Aim of the exercise -
Please return every line in the entries below with the word "блокированный" in it.

Data -

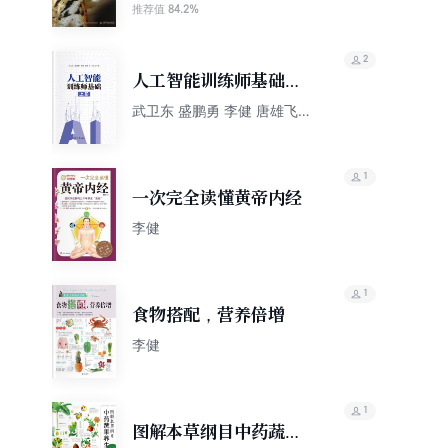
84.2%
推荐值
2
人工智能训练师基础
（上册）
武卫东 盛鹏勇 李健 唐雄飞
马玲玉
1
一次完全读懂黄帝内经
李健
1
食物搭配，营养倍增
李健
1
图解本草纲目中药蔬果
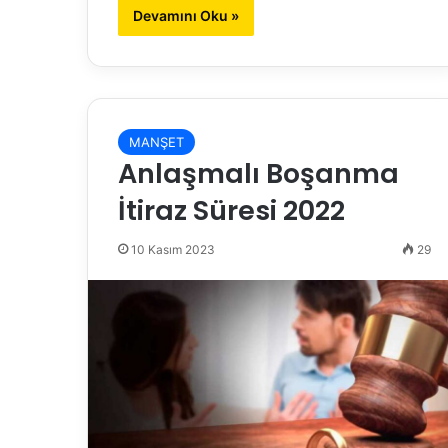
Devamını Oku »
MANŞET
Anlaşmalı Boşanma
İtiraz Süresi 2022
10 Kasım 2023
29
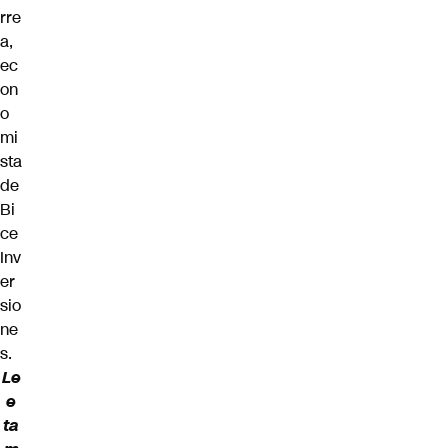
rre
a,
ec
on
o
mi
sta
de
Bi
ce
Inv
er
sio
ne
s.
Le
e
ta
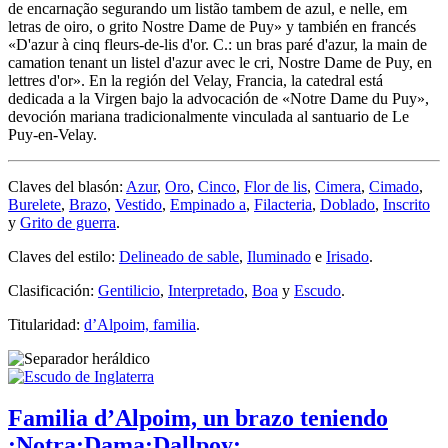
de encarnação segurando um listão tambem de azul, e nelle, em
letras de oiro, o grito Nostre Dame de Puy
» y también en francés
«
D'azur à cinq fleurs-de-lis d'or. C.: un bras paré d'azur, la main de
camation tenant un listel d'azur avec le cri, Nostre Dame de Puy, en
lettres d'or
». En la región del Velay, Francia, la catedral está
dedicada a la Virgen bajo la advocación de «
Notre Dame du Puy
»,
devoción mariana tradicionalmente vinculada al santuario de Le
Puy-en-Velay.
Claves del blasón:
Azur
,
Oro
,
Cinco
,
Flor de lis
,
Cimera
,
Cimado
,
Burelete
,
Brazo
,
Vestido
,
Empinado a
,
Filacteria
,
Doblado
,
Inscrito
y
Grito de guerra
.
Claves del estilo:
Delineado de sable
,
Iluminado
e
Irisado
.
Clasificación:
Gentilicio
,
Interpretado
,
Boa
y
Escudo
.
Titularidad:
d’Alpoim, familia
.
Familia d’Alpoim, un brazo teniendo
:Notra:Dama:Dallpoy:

--

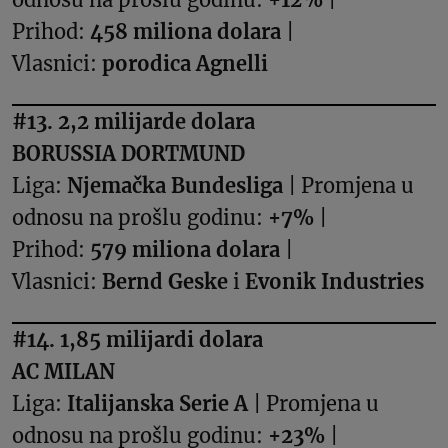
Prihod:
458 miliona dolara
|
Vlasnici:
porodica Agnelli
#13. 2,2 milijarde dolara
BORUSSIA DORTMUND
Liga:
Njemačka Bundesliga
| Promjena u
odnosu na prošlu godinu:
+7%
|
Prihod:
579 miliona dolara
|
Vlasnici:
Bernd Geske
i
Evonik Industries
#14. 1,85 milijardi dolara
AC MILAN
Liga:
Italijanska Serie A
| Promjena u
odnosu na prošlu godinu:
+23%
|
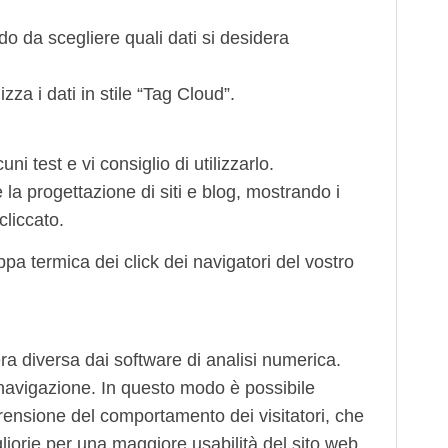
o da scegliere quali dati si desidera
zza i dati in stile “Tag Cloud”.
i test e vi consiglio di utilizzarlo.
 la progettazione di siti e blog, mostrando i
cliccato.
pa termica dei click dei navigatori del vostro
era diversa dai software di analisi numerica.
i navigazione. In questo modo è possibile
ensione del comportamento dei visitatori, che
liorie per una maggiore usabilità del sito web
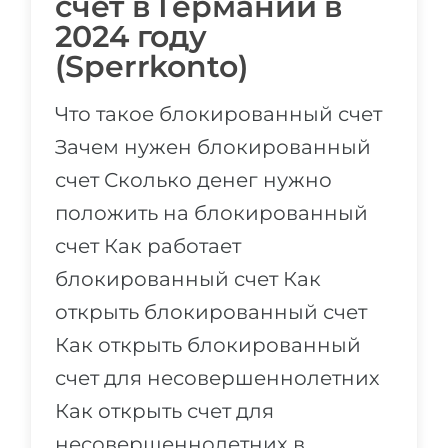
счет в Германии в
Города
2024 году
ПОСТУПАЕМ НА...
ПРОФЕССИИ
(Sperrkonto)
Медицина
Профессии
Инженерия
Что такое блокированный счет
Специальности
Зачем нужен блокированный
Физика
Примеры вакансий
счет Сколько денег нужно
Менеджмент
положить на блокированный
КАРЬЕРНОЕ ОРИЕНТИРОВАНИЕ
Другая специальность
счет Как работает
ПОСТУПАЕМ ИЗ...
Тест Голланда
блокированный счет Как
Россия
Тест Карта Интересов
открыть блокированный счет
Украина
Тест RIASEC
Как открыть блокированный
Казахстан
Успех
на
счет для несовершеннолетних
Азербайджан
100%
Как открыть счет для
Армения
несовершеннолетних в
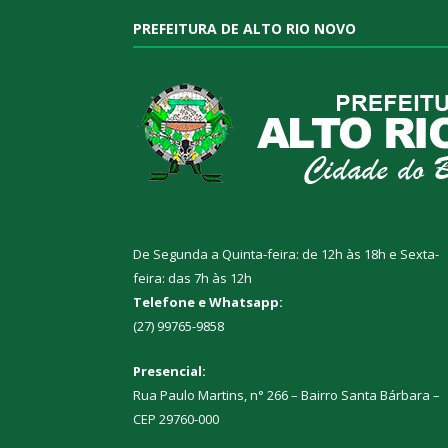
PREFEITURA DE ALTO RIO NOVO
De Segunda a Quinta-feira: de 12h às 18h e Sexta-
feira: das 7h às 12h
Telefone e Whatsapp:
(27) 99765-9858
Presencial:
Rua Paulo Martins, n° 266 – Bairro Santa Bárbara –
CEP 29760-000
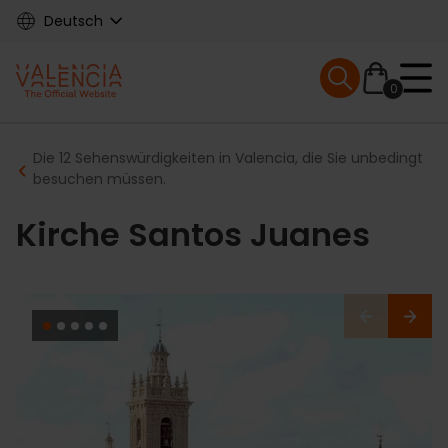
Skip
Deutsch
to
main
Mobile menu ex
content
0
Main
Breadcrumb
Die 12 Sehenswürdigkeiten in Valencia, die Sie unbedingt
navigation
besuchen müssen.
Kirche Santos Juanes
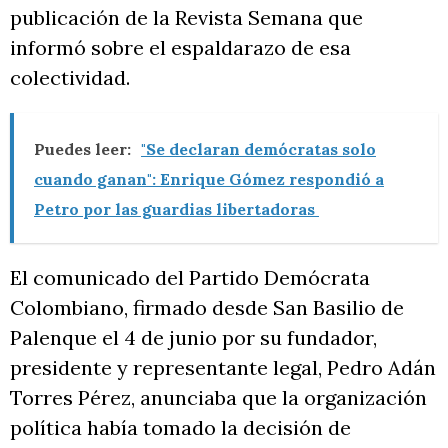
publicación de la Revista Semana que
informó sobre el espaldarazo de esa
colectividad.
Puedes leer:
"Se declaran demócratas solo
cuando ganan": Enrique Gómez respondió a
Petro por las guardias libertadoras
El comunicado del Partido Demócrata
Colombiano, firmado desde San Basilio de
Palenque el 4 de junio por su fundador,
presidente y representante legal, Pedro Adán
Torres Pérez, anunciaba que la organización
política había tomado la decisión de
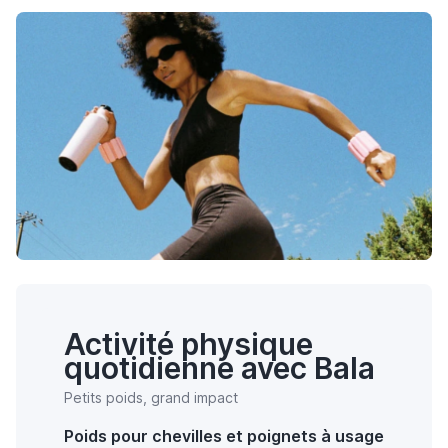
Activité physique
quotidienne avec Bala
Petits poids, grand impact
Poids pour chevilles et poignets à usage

Completed exercise -
Что такое блокированный счет
Зачем нужен блокированный
положить на блокированный
блокированный счет Как
открыть блокированный счет
Как открыть блокированный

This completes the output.